(Pictures with lens parameters)

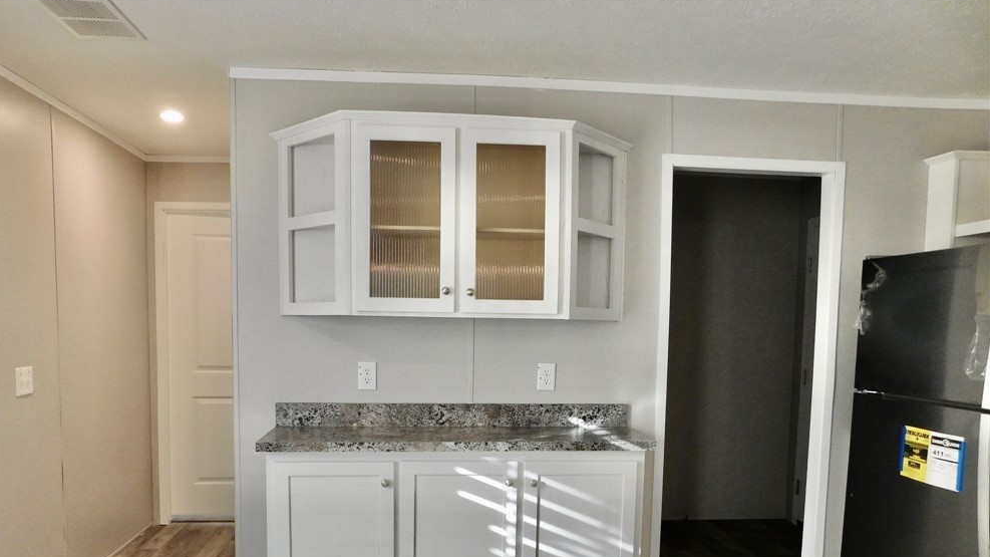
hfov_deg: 71.9
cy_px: 378
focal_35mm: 26
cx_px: 477
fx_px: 682
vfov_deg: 43.7
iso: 160
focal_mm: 4
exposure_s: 1/30
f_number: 3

> _TASK GOAL_: Omit the pictures; set down each record exactly.

> _EXERCISE RESULT_:
hfov_deg: 71.9
cy_px: 378
focal_35mm: 26
cx_px: 477
fx_px: 682
vfov_deg: 43.7
iso: 160
focal_mm: 4
exposure_s: 1/30
f_number: 3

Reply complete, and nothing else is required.